In the press tent, Shipnuck must have been quietly seething that Americans Kevin Kisner and Charley Hoffman couldn’t get the job done – and give him a readymade story for the folk back at US Golf Magazine (another of his employers).
For five years now, Leishman has compiled an impressive list of results in top-tier tournaments around the world - without actually winning many.
He announced himself on the world stage in 2012 by shooting a 62 on the final day of the Travelers Championship to claim his first PGA Tour victory.
The following year, he finished fourth at the US Masters, behind Adam Scott, then fifth and second in the 2014 and 2015 Open Championships, respectively. In 2014, the Australian also had two top-10 finishes in World Golf Championships events.
En route to his long-awaited second PGA Tour title, Leishman holed a 16-metre eagle putt on the 70th green at Bay Hill to take the lead, and he stayed there with two tough pars to win one of the more prestigious events on the PGA Tour.
Showing a steely nerve, the 33-year-old closed out the tournament at the 72nd hole by hitting an exquisite 45-metre bump-and-run which rolled to within a metre of the hole. He made the par putt for a three-under-par 69.

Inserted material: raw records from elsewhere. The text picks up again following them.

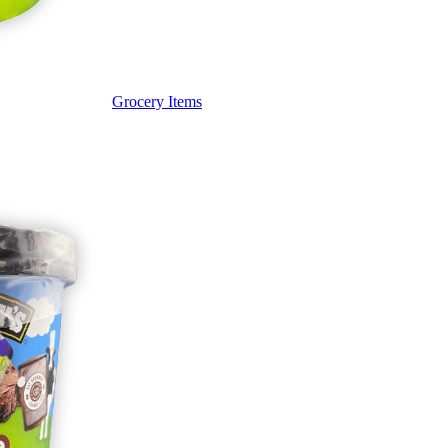
Grocery Items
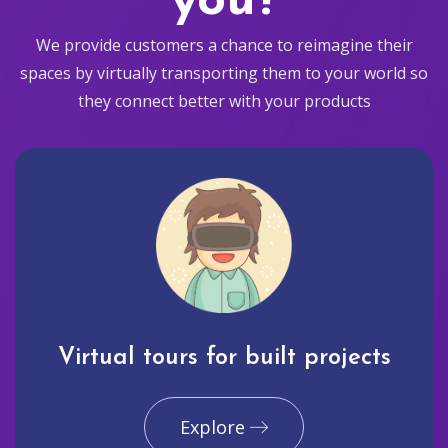
you?
We provide customers a chance to reimagine their
spaces by virtually transporting them to your world so
they connect better with your products
Virtual tours for built projects
Explore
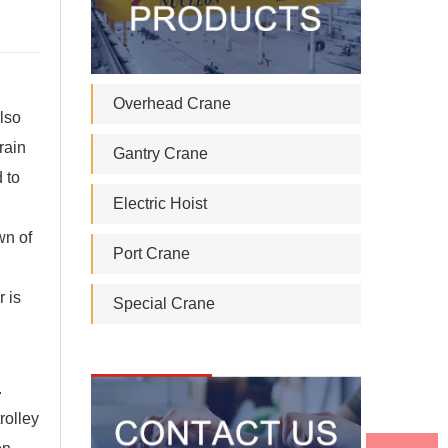
Overhead Crane
lso
rain
Gantry Crane
 to
Electric Hoist
wn of
Port Crane
r is
Special Crane
.
rolley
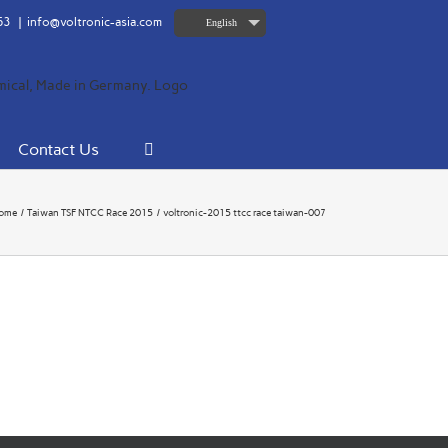
63
|
info@voltronic-asia.com
English
Contact Us
ome
Taiwan TSF NTCC Race 2015
voltronic-2015 ttcc race taiwan-007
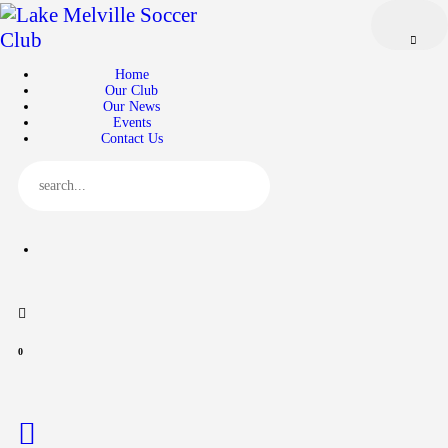
Home
Our Club
Home
Our News
Our Club
Our News
Events
Events
Contact Us
Contact Us
0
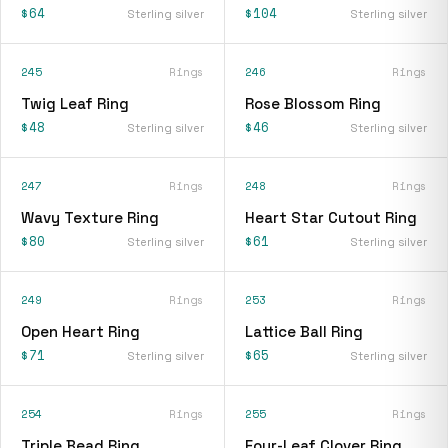
$64
$104
Sterling silver
Sterling silver
245
Rings
246
Rings
Twig Leaf Ring
Rose Blossom Ring
$48
$46
Sterling silver
Sterling silver
247
Rings
248
Rings
Wavy Texture Ring
Heart Star Cutout Ring
$80
$61
Sterling silver
Sterling silver
249
Rings
253
Rings
Open Heart Ring
Lattice Ball Ring
$71
$65
Sterling silver
Sterling silver
254
Rings
255
Rings
Triple Bead Ring
Four-Leaf Clover Ring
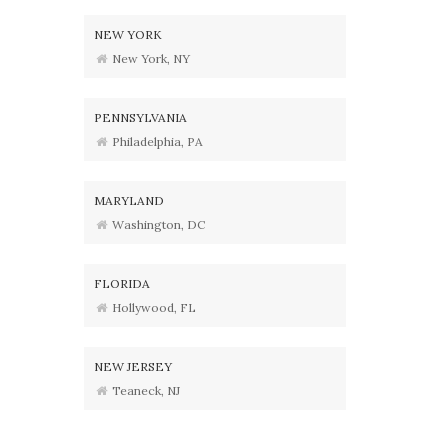
NEW YORK
New York, NY
PENNSYLVANIA
Philadelphia, PA
MARYLAND
Washington, DC
FLORIDA
Hollywood, FL
NEW JERSEY
Teaneck, NJ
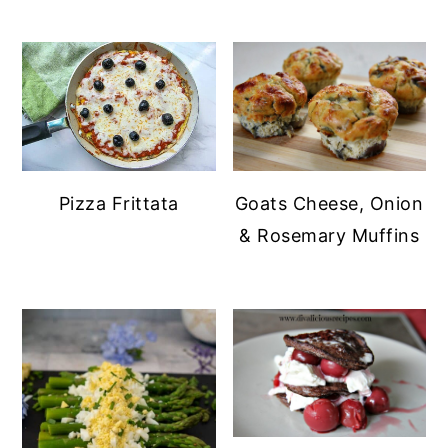
Pizza Frittata
Goats Cheese, Onion
& Rosemary Muffins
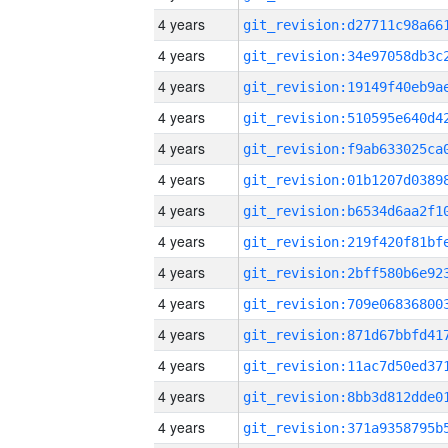
4 years
4 years
4 years
4 years
4 years
4 years
4 years
4 years
4 years
4 years
4 years
4 years
4 years
4 years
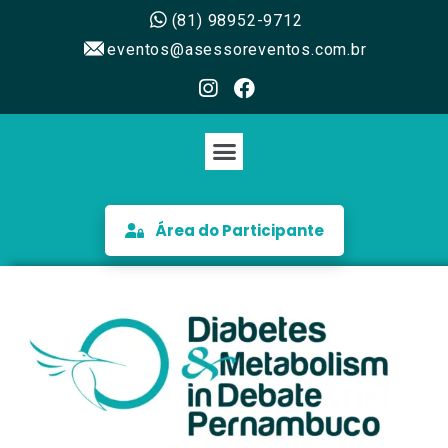
(81) 98952-9712
eventos@asessoreventos.com.br
Área do Participante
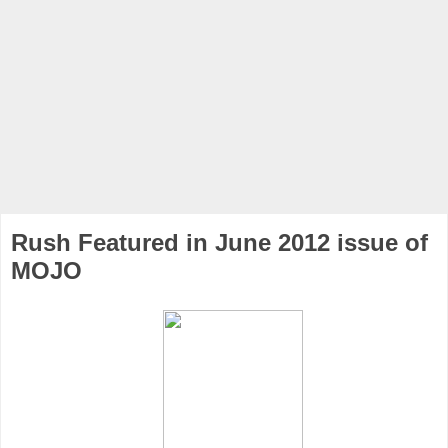
Rush Featured in June 2012 issue of
MOJO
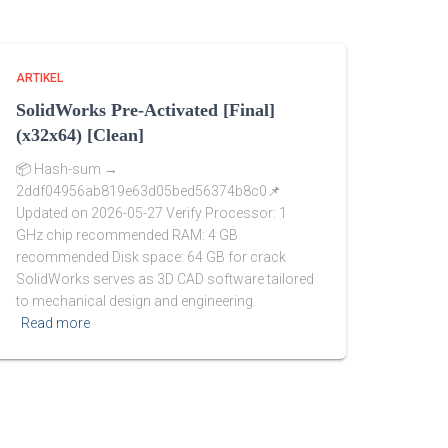
ARTIKEL
SolidWorks Pre-Activated [Final]
(x32x64) [Clean]
📦 Hash-sum →
2ddf04956ab819e63d05bed56374b8c0📌
Updated on 2026-05-27 Verify Processor: 1
GHz chip recommended RAM: 4 GB
recommended Disk space: 64 GB for crack
SolidWorks serves as 3D CAD software tailored
to mechanical design and engineering.
Read more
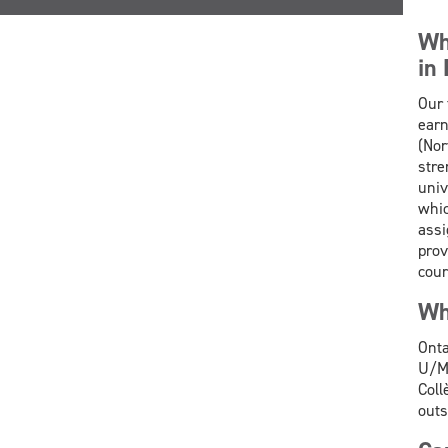
Wh
in
Our 
earn
(Nor
stre
univ
whic
assi
prov
cour
Wh
Onta
U/M 
Coll
outs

It was a similar shot – a pitch from about that distance – that put paid to Jordan Spieth in their Presidents Cup singles match in South Korea in late 2015.
Spieth, at the time, was hot, the world No.1 and the best-performed US player on the team, yet the unfancied Leishman prevailed in a gripping contest.
Spieth later had the good grace to acknowledge the Australian’s talent: "Marc played great golf …. He will win a major championship in my mind. I lost to a really good champion and a solid player today.”
As Leishman cradled the impressive tournament trophy on Bay Hill’s 18th green, alongside him were Audrey, now in radiant good health, and their two boys, Oliver and Harvey. Mrs Leishman, in fact, revealed that child No. 3 was on the way.
Leishman’s victory gives him a start in the US Masters at Augusta in three weeks’ time.
He’s not a philosophical type but, perhaps as he drives down Magnolia Lane, he might find time to reflect on life’s vagaries and how the last time he roared back down that picturesque roadway two years ago, he genuinely feared his entire world was about to fall apart.